Activity levels across China’s manufacturing sector continued to improve in January, continuing the solid if not spectacular performance seen in the second half of 2016.
The government’s manufacturing purchasing managers index (PMI) fell 0.1 point to 51.3, fractionally above the 51.2 level that had been expected by economists.
A PMI measures changes in activity levels across China’s manufacturing sector from one month to the next. It ranges from a score of 0 to 100, with 50 deemed neutral. Anything above 50 indicates that activity levels improved, while a reading below 50 suggests activity levels declined.
At 51.3, it suggests that conditions improved marginally across the sector in January.
By size of manufacturer, China’s National Bureau of Statistics (NBS) said that growth among larger firms slowed with the PMI subindex sliding to 52.7, down 0.5 points from December. That performance was mirrored by smaller manufacturers whose PMI fell 0.8 points to 46.4, leaving it in contractionary territory.
Medium-sized firms bucked the trend with its PMI rising by 1.2 points to 50.8, indicating that business conditions improved fractionally.

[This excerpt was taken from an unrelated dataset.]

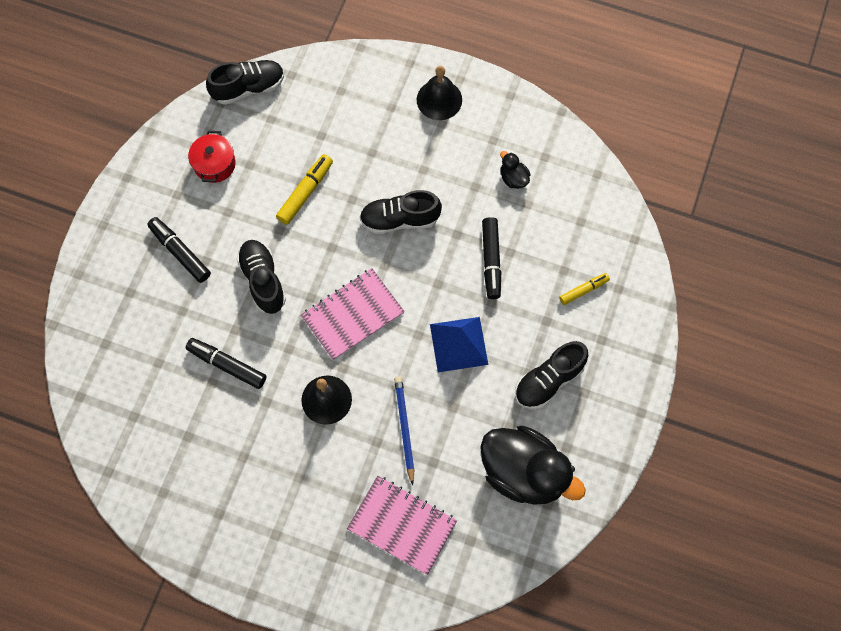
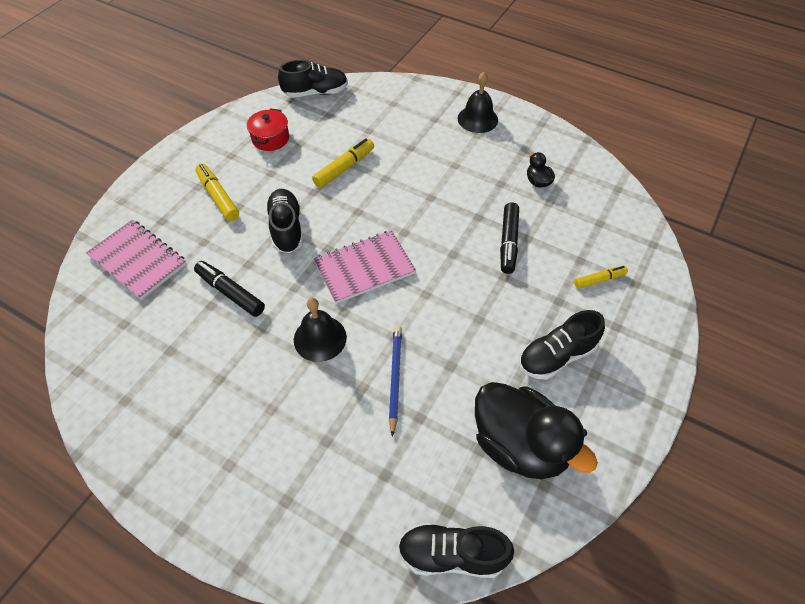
camera: 10 degrees right, 15 degrees down
black marker [147,217,211,283] -> yellow marker [195,164,239,221]
pink notebook [347,476,457,575] -> pink notebook moved to [86,220,187,300]
black shoe [360,190,442,234] -> black shoe moved to [398,523,514,578]
blue pyramid [430,317,488,372] -> none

By activity subindex, production growth moderated to 53.1, down from 53.3 in December, while growth in new orders — indicative of domestic demand — also slowed, falling 0.4 points to 52.8.
New export orders — a gauge on international demand — came in at 50.3, up from 50.1 in December and the equal highest level seen in over a year.
Elsewhere employee numbers, inventories of both raw materials and finished goods, along with supplier delivery times, all contracted.
Like the nation’s manufacturing sector, other sectors of the economy continued to improve with the separate non-manufacturing PMI increasing to 54.6.
That was up 0.1 points from December, continuing the solid recovery in what is now the largest component within the Chinese economy.
By sector, the NBS said that individual PMIs for most sectors remained above 55.0, suggesting that activity levels continued to improve at a decent clip last month.
Of note, the PMI for the nation’s construction sector remained above 60.0 for a fifth straight month, coming in at 61.1 in January.
However, fitting with recent measures introduced by policymakers to cool China’s hot housing market, conditions across the nation’s real estate sectors deteriorated from a month earlier.
That divergence will be worth watching in the months ahead, with activity in China’s real estate market seen as a lead indicator for that in the nation’s construction sector.
Given the lack of movement seen in both indices – merely continuing the trend of recent months — the reaction across financial markets has been almost non-existent.
The Australian and New Zealand dollars — the closest thing to a China proxy trade, particularity with Chinese markets closed for Lunar New Year holidays — are both down by around 0.3%, almost unchanged following the release of the PMI reports.